WinDbg* WinDbg is available in the Windows 10 SDK. If Visual Studio 2019 is present, it can also be installed through that.
https://docs.microsoft.com/en-us/windows-hardware/drivers/debugger/debugger-download-tools
https://docs.microsoft.com/en-us/windows-hardware/drivers/debugger/opening-a-crash-dump-file-using-windbg
https://docs.microsoft.com/en-us/windows-hardware/drivers/debugger/calls-window
Conclusion
While we had been able to reproduce we tested the form via a process of elimination (yes, brute force), removing and moving controls around to see if it had any effect. We were able to determine that the problem was most evident if there were initial tabs visible on first load that contained one or more form controls (i.e. non-empty and non-grid). It didn't seem to be any type of control in particular that caused the problem. Any series of basic form controls would do it. With this in mind, we could think in terms of mitigation and providing the customer with a workaround while this Chrome issue was in play, by delaying the visibility of tab contents until after the greater browser window had completed it's layout activity. The hope was that by staggering the presentation of parts of the window, that the renderer would have a simpler time of it and we would reduce the amount of IPC generated.
Other Things
These are some other things we tried which didn't lead anywhere, but maybe useful when pursuing future issues:
The customer had complained that the issue also occurred on Edge (which initially discouraged thoughts that it could be a Chrome problem, until someone here mentioned that Edge is now built on Chromium🙄)
When we started to suspect that processing around accessibility was at fault, we wanted to see if running without it made any difference for the customer. This is possible to do from chrome://accessibility/ and/or running Chrome with the command line flag, --disable-renderer-accessibility. I believed this required all chrome processes to be restarted and also wasn't going to be a solution for the customer. It was simply done in hopes of isolating where Chrome was having the problem.
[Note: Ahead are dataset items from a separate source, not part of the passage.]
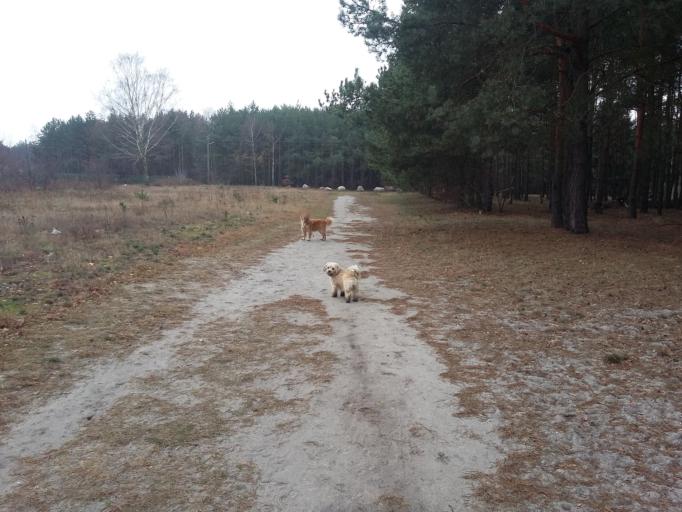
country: PL
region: Lodz Voivodeship
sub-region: Powiat pabianicki
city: Ksawerow
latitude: 51.7280
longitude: 19.3829
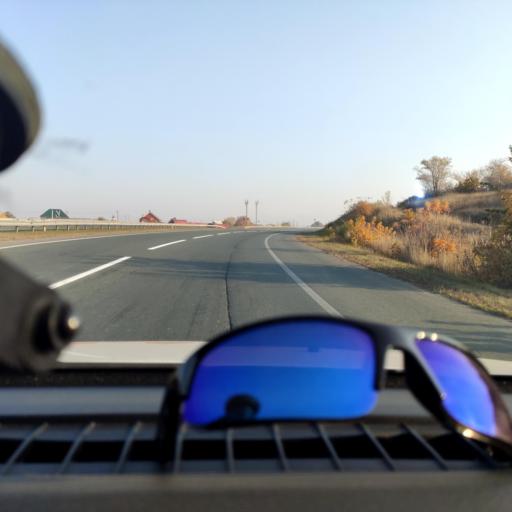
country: RU
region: Samara
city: Novokuybyshevsk
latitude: 53.0616
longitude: 50.0198
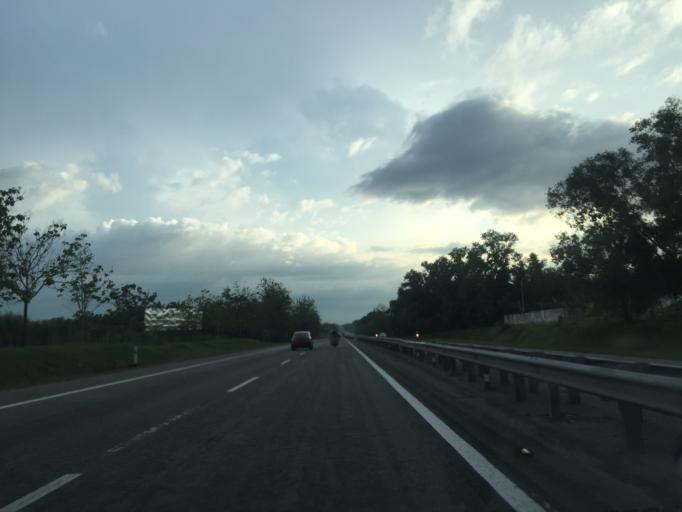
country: MY
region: Kedah
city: Bedong
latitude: 5.6990
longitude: 100.5231
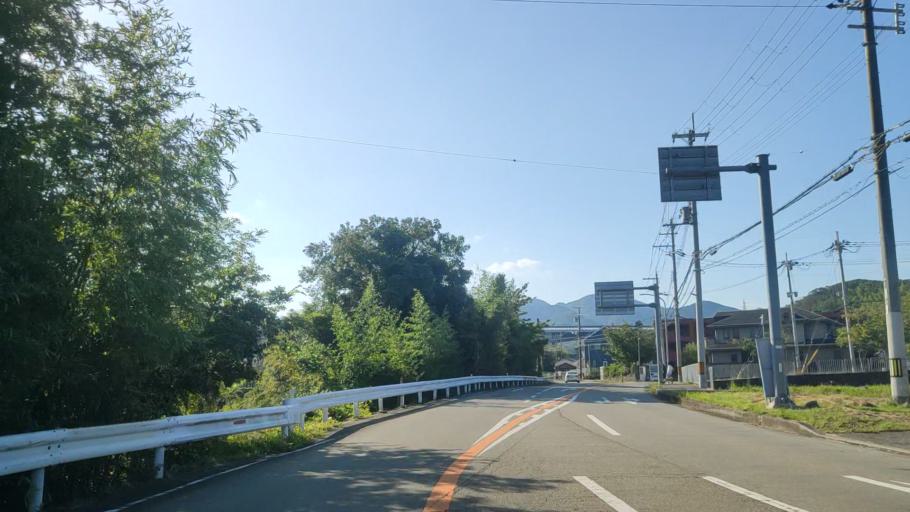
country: JP
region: Hyogo
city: Sandacho
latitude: 34.8205
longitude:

We tried Chrome's Incognito Mode to reproduce the problem. This would have given us an idea that perhaps the customer had a plugin or extension that was behind the problem
The customer sent through network activity logs initially (simply because they are used to these sorts of problems occurring) and HAR (http archive) files can be viewed easily at http://www.softwareishard.com/har/viewer/
We tried running Chrome with verbose logging enable. The customer was able to output the logs to a file, but it was easier to visualise them with Sawbuck in real-time as the problem was occurring (it showed that no logs were being output during the hang).